Just two months after LSU won the national football championship, which may be the last NCAA title awarded for awhile, Gov. Jon Bel Edwards shut down the state Sunday because of the soaring number of coronavirus cases.
My darling New Orleans, as Little Queenie and the Percolators called the old port city, now faces another disaster less than 20 years after the devastating flooding from Hurricane Katrina.
Its coastline disappearing, many of its citizens mired in poverty, poor health and ignorance, Louisiana is now one of the states worst hit by COVID-19.
Three of my sisters, my two brothers-in-law, and several nieces and nephews still live in Louisiana. My thoughts are with them.
My niece, Dr. Madelaine Fontenot, and her husband, Dr. Jeff Fontenot, are both residents at a hospital in Lafayette. Madelaine started her ICU rotation Monday and Jeff is on inpatient. "They are on the front lines now," my sister told me.

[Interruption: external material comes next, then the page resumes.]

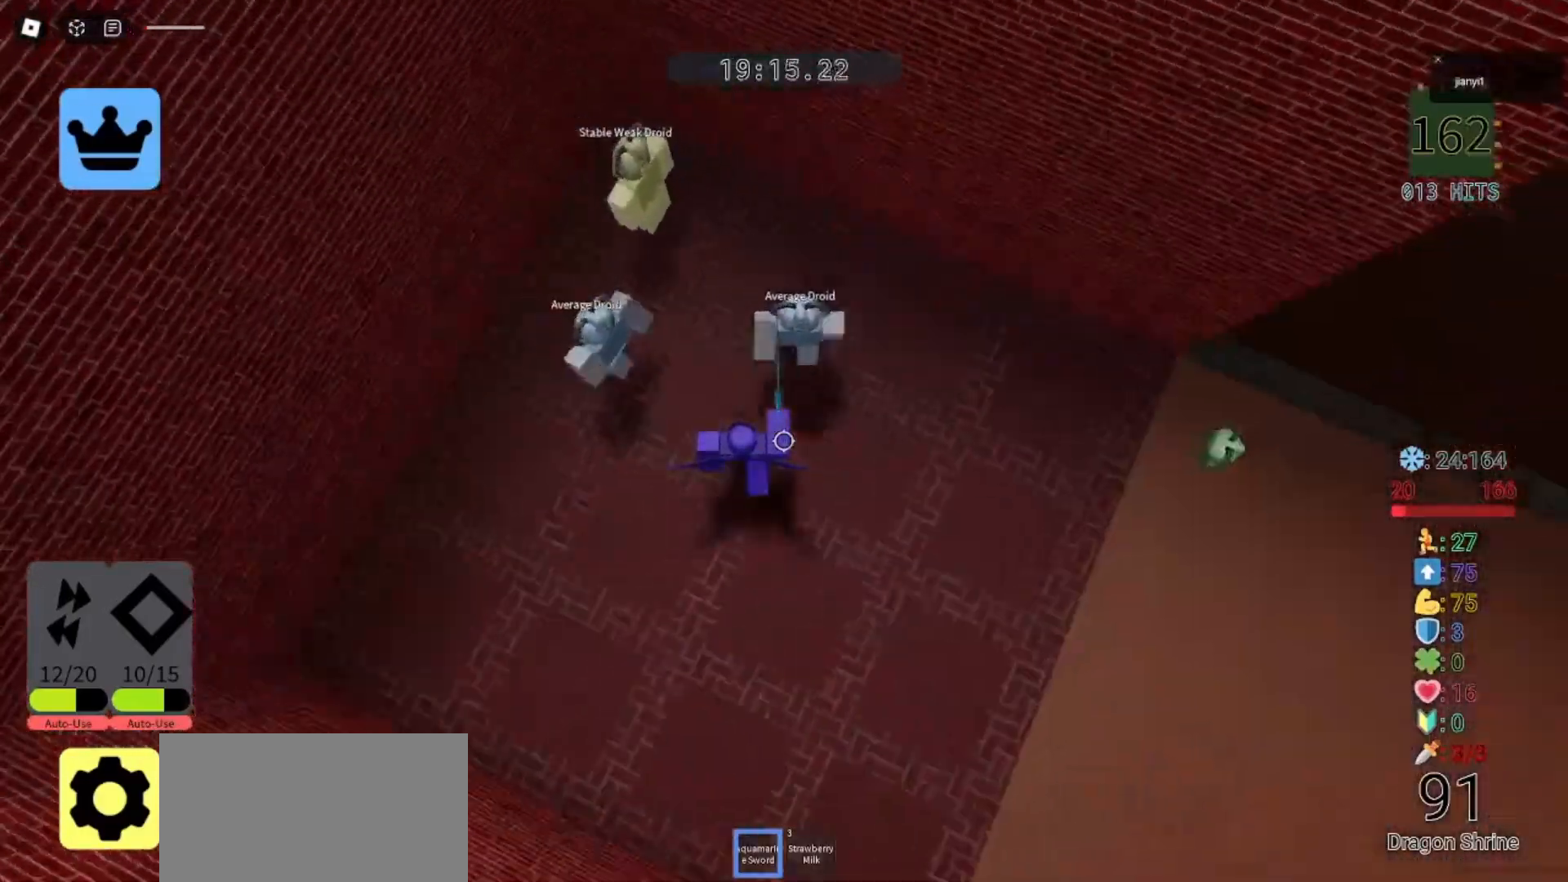
{"keys": ["a"], "mouse": [], "events": [[67, "mouse_left", "up"], [100, "s", "down"], [133, "mouse_left", "down"], [200, "a", "up"], [200, "mouse_left", "up"], [233, "d", "down"], [433, "s", "up"], [500, "a", "down"], [500, "d", "up"]]}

Most of the COVID-19 cases are rising in New Orleans, already endangered by climate change, flooding and the gulf's encroachment.
A poor city with an economy dominated by tourism, restaurants and entertainment, New Orleans will be especially hard hit by the shutdown.
New Orleans took years to recover from Katrina. The coronavirus is delivering another knockout punch. But the Crescent City has survived epidemics, the Civil War, economic decline, and natural disasters.
Before the state's shutdown, LSU's championship coach Ed Orgeron delivered a stirring video urging Louisianians to follow coronavirus precautions. Coach O.'s effective PSA gained national recognition.
Coach O.'s optimistic spirit, and Edwards' calm leadership, give hope that Louisiana will overcome this crisis, as it did the 1927 flood and Katrina.